------ Dataset excerpt

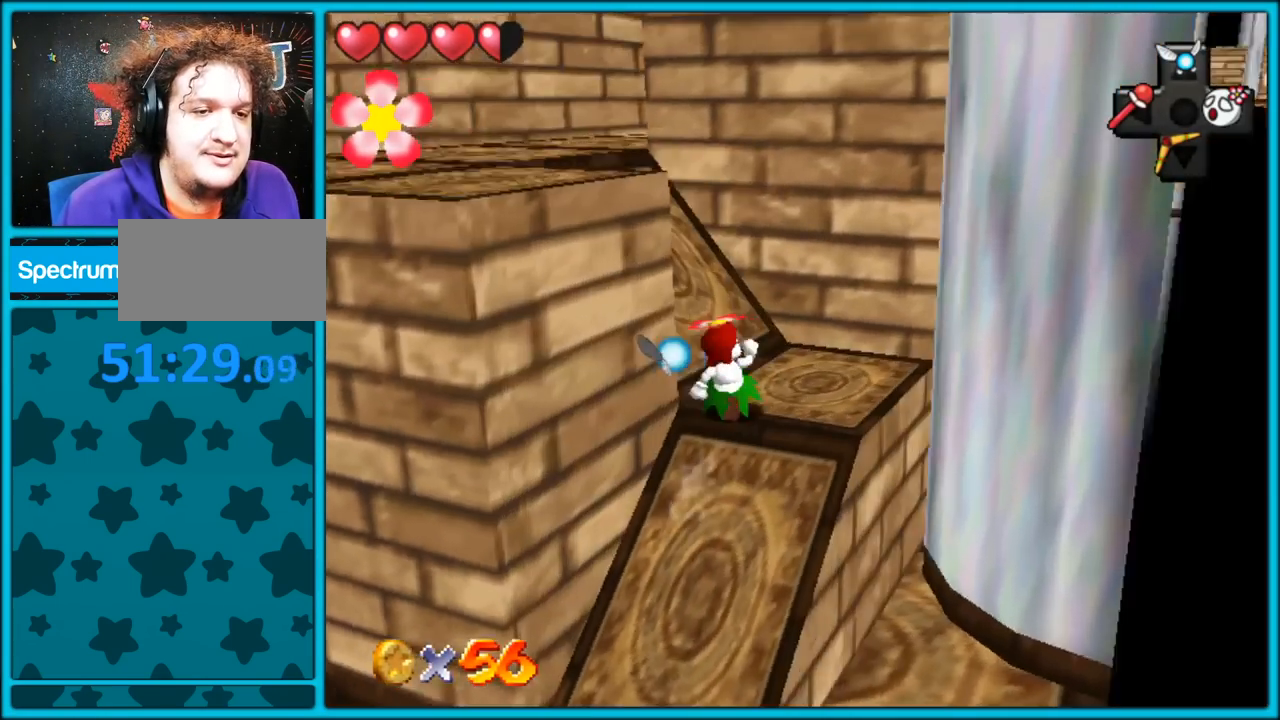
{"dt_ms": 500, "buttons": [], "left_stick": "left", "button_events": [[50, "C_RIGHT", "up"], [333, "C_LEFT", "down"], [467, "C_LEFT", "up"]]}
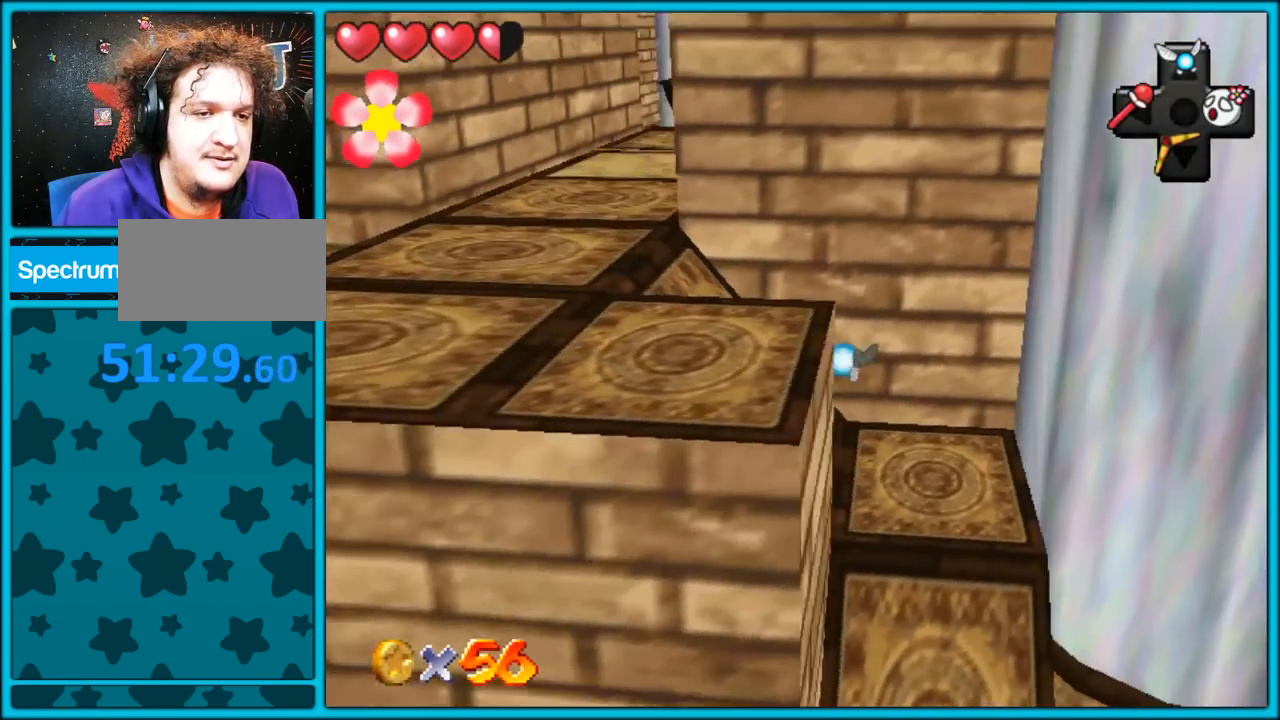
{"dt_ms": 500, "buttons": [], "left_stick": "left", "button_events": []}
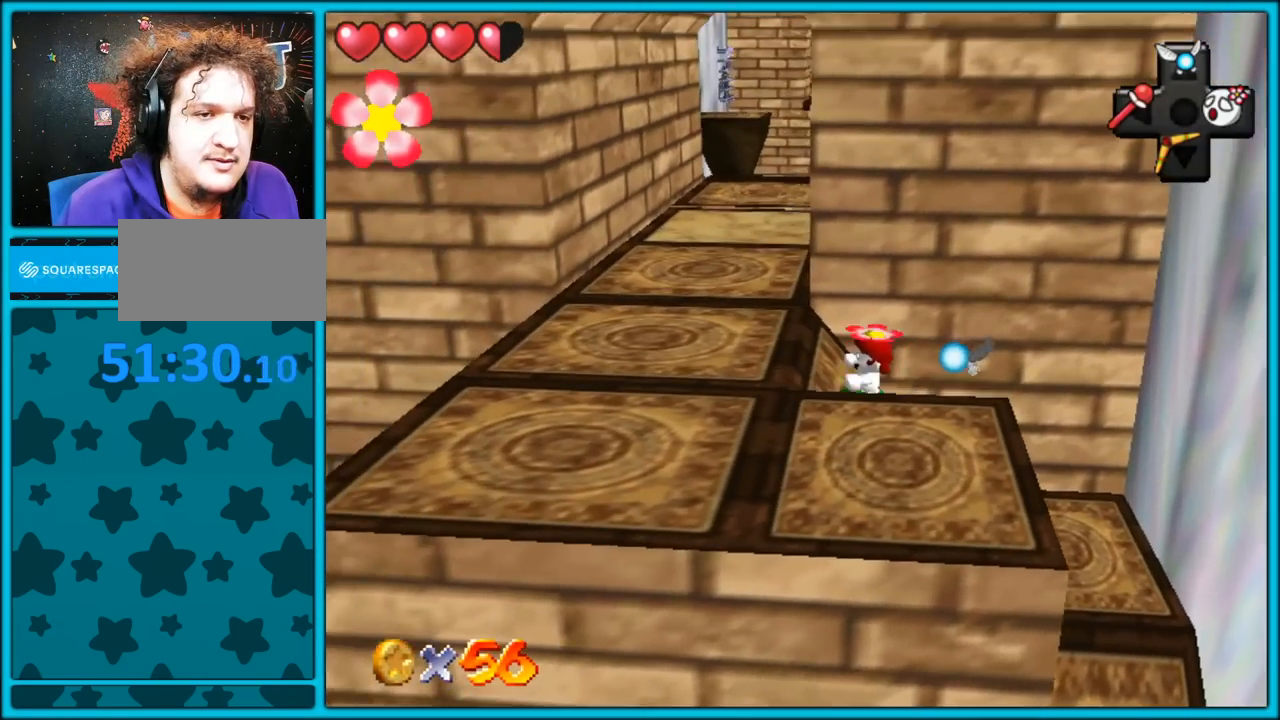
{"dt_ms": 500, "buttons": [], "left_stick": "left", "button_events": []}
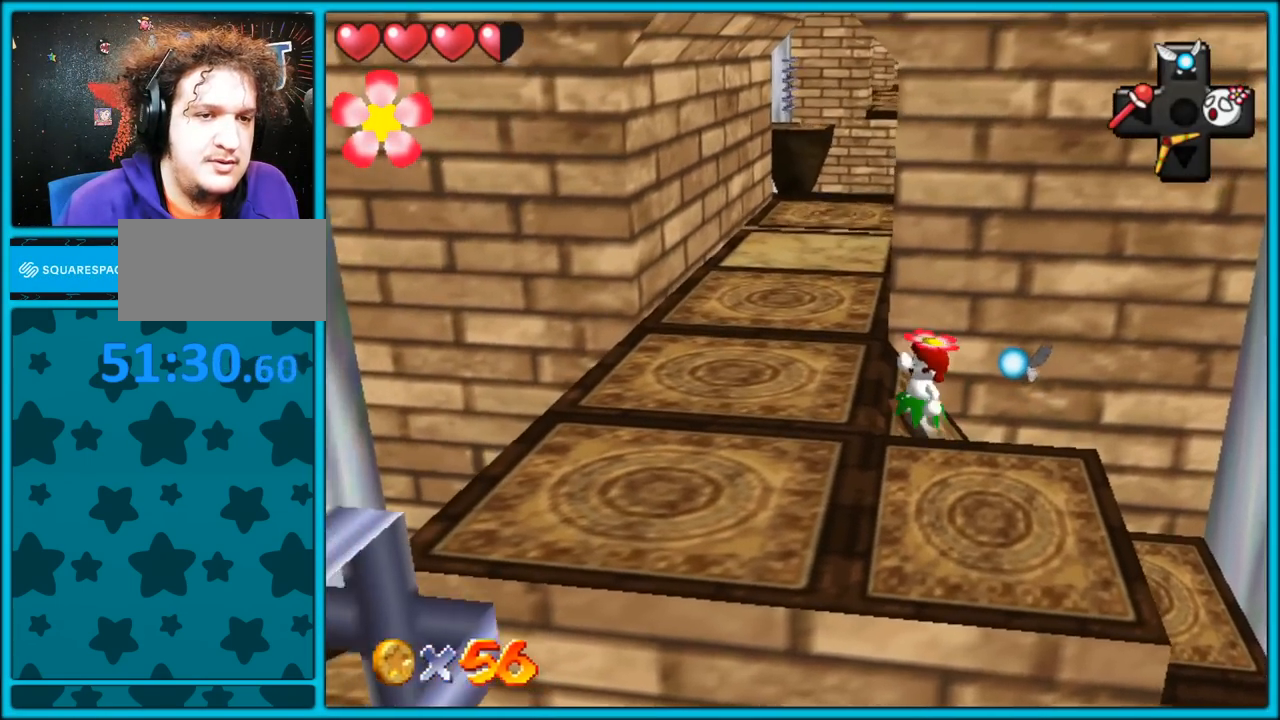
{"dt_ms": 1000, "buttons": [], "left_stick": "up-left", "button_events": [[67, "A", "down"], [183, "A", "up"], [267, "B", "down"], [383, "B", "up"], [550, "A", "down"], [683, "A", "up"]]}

------------

• Your goal:
Every line above that includes the word "down" must appear in the answer.

• Result of this task:
{"dt_ms": 500, "buttons": [], "left_stick": "left", "button_events": [[50, "C_RIGHT", "up"], [333, "C_LEFT", "down"], [467, "C_LEFT", "up"]]}
{"dt_ms": 1000, "buttons": [], "left_stick": "up-left", "button_events": [[67, "A", "down"], [183, "A", "up"], [267, "B", "down"], [383, "B", "up"], [550, "A", "down"], [683, "A", "up"]]}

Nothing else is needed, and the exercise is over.